»»

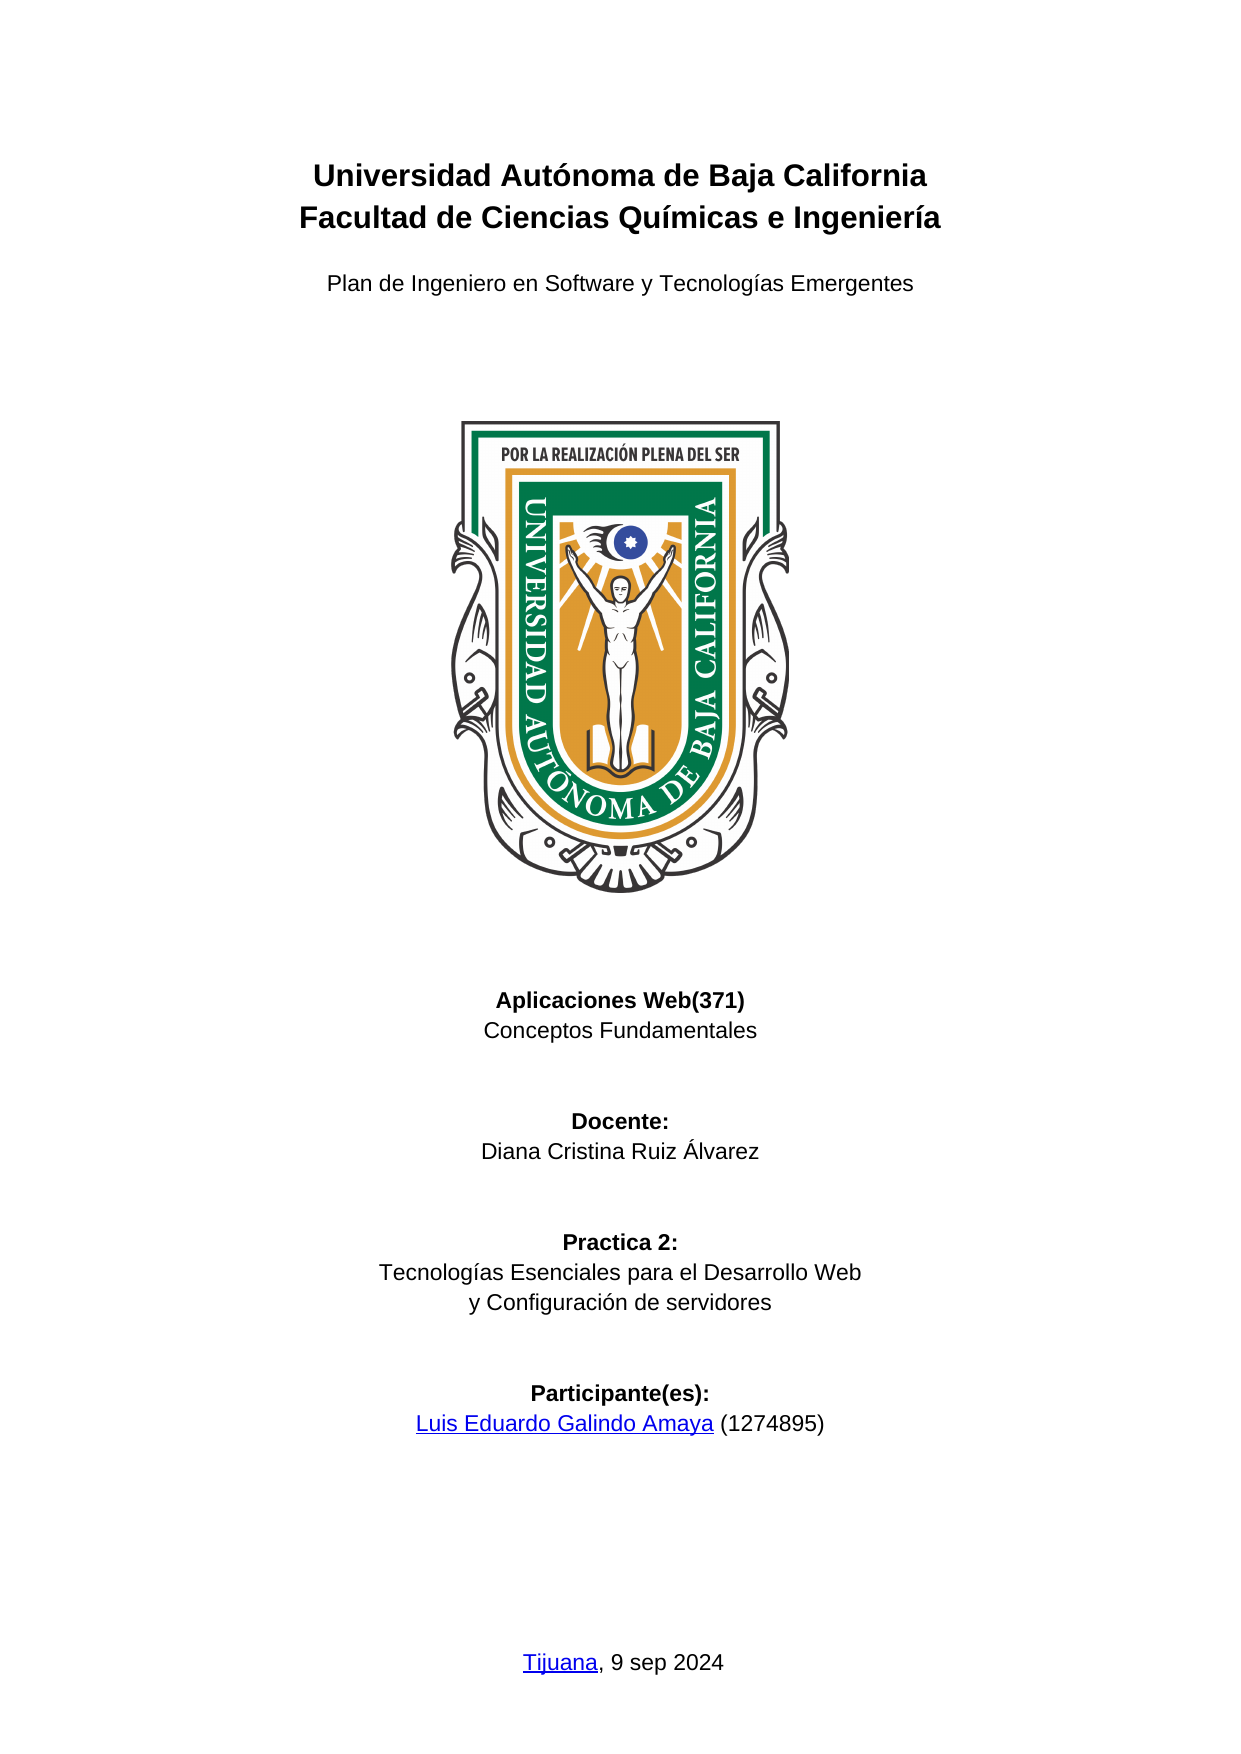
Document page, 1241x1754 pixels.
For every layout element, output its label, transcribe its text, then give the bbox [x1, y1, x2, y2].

picture [451, 421, 789, 893]
text Conceptos Fundamentales [150, 1017, 1090, 1044]
text Docente: [150, 1108, 1090, 1134]
text Practica 2: [150, 1229, 1090, 1255]
text Aplicaciones Web(371) [150, 987, 1090, 1013]
text y Configuración de servidores [150, 1289, 1090, 1316]
text Tecnologías Esenciales para el Desarrollo Web [150, 1259, 1090, 1285]
text Diana Cristina Ruiz Álvarez [150, 1138, 1090, 1164]
text Participante(es): [150, 1380, 1090, 1406]
text Luis Eduardo Galindo Amaya (1274895) [150, 1410, 1090, 1436]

««

▶ JOB
Copy every line of the records above word for word, leaving out the pictures.

▶ RESPONSE TO THE EXERCISE
Document page, 1241x1754 pixels.
For every layout element, output its label, transcribe its text, then give the bbox [x1, y1, x2, y2].

picture [451, 421, 789, 893]
text Conceptos Fundamentales [150, 1017, 1090, 1044]
text Docente: [150, 1108, 1090, 1134]
text Practica 2: [150, 1229, 1090, 1255]
text Aplicaciones Web(371) [150, 987, 1090, 1013]
text y Configuración de servidores [150, 1289, 1090, 1316]
text Tecnologías Esenciales para el Desarrollo Web [150, 1259, 1090, 1285]
text Diana Cristina Ruiz Álvarez [150, 1138, 1090, 1164]
text Participante(es): [150, 1380, 1090, 1406]
text Luis Eduardo Galindo Amaya (1274895) [150, 1410, 1090, 1436]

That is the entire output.